The Class of 2026 has found a new graduation ritual: loudly jeering any executive who utters the phrase "exciting opportunities in artificial intelligence." Across campuses from Berkeley to Boston, commencement addresses by tech leaders have been interrupted by sustained booing, walkouts, and at least one memorable chant of "We are not your training data." The only people who appear blindsided by this reception are the speakers themselves.
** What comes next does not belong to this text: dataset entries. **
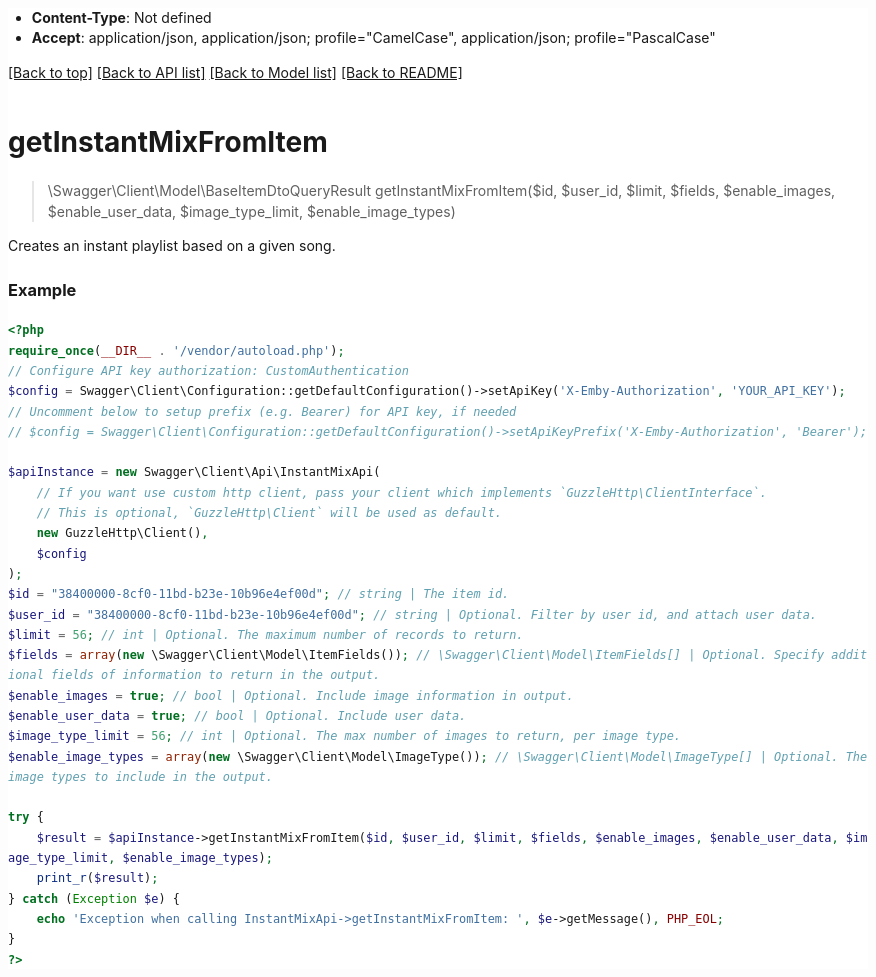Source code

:  - **Content-Type**: Not defined
 - **Accept**: application/json, application/json; profile=\"CamelCase\", application/json; profile=\"PascalCase\"

[[Back to top]](#) [[Back to API list]](../../README.md#documentation-for-api-endpoints) [[Back to Model list]](../../README.md#documentation-for-models) [[Back to README]](../../README.md)

# **getInstantMixFromItem**
> \Swagger\Client\Model\BaseItemDtoQueryResult getInstantMixFromItem($id, $user_id, $limit, $fields, $enable_images, $enable_user_data, $image_type_limit, $enable_image_types)

Creates an instant playlist based on a given song.

### Example
```php
<?php
require_once(__DIR__ . '/vendor/autoload.php');
// Configure API key authorization: CustomAuthentication
$config = Swagger\Client\Configuration::getDefaultConfiguration()->setApiKey('X-Emby-Authorization', 'YOUR_API_KEY');
// Uncomment below to setup prefix (e.g. Bearer) for API key, if needed
// $config = Swagger\Client\Configuration::getDefaultConfiguration()->setApiKeyPrefix('X-Emby-Authorization', 'Bearer');

$apiInstance = new Swagger\Client\Api\InstantMixApi(
    // If you want use custom http client, pass your client which implements `GuzzleHttp\ClientInterface`.
    // This is optional, `GuzzleHttp\Client` will be used as default.
    new GuzzleHttp\Client(),
    $config
);
$id = "38400000-8cf0-11bd-b23e-10b96e4ef00d"; // string | The item id.
$user_id = "38400000-8cf0-11bd-b23e-10b96e4ef00d"; // string | Optional. Filter by user id, and attach user data.
$limit = 56; // int | Optional. The maximum number of records to return.
$fields = array(new \Swagger\Client\Model\ItemFields()); // \Swagger\Client\Model\ItemFields[] | Optional. Specify additional fields of information to return in the output.
$enable_images = true; // bool | Optional. Include image information in output.
$enable_user_data = true; // bool | Optional. Include user data.
$image_type_limit = 56; // int | Optional. The max number of images to return, per image type.
$enable_image_types = array(new \Swagger\Client\Model\ImageType()); // \Swagger\Client\Model\ImageType[] | Optional. The image types to include in the output.

try {
    $result = $apiInstance->getInstantMixFromItem($id, $user_id, $limit, $fields, $enable_images, $enable_user_data, $image_type_limit, $enable_image_types);
    print_r($result);
} catch (Exception $e) {
    echo 'Exception when calling InstantMixApi->getInstantMixFromItem: ', $e->getMessage(), PHP_EOL;
}
?>
```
The pattern is now unmistakable. When a CEO pivots from platitudes about resilience to breathless enthusiasm about AI-driven productivity, the crowd turns hostile. Videos of these confrontations have racked up millions of views, and the comment sections read like a generational primal scream. These are not Luddites; they are computer-science majors who understand exactly what large language models can do—and what that means for entry-level white-collar work.
The optimism gap
Silicon Valley has spent three years insisting that AI will "augment" rather than replace human workers. The message has not landed. Surveys of recent graduates show that a majority believe AI will eliminate more jobs than it creates within the next decade, and that their own career prospects have been diminished by automation anxiety. Hiring freezes at major tech firms, justified in earnings calls by efficiency gains from AI tooling, have only sharpened the skepticism. When a billionaire tells a stadium of debt-laden twenty-two-year-olds that the future is bright, the cognitive dissonance is audible.
A ritual of dissent
The heckling is not random outrage; it has become a coordinated performance. Student groups have circulated playbooks on social media: wait for the AI talking point, then rise together. The goal is not to shut down the speech but to create a viral moment that reframes the narrative. In this sense, the graduates are deploying the same attention-economy tactics that made their targets rich. The irony is not lost on anyone.
Corporate tone-deafness
What makes the videos so compelling is the reaction shots. Executives pause, smile nervously, and attempt to soldier on with pre-written jokes about "disruption." Few pivot; none apologize. The speeches were drafted by communications teams who apparently did not anticipate that telling a generation facing a brutal job market to embrace the technology eating their opportunities might provoke a response. It is a masterclass in institutional deafness.
Our take
The boos are not anti-technology; they are anti-gaslighting. A generation that grew up being told to learn to code is now being told that coding will soon be optional. They have every right to be angry, and every right to make that anger public. If tech leaders want applause, they might try offering something more substantive than vibes—perhaps a credible theory of where the jobs will come from, or at minimum, the humility to admit they do not know. Until then, the jeers are earned.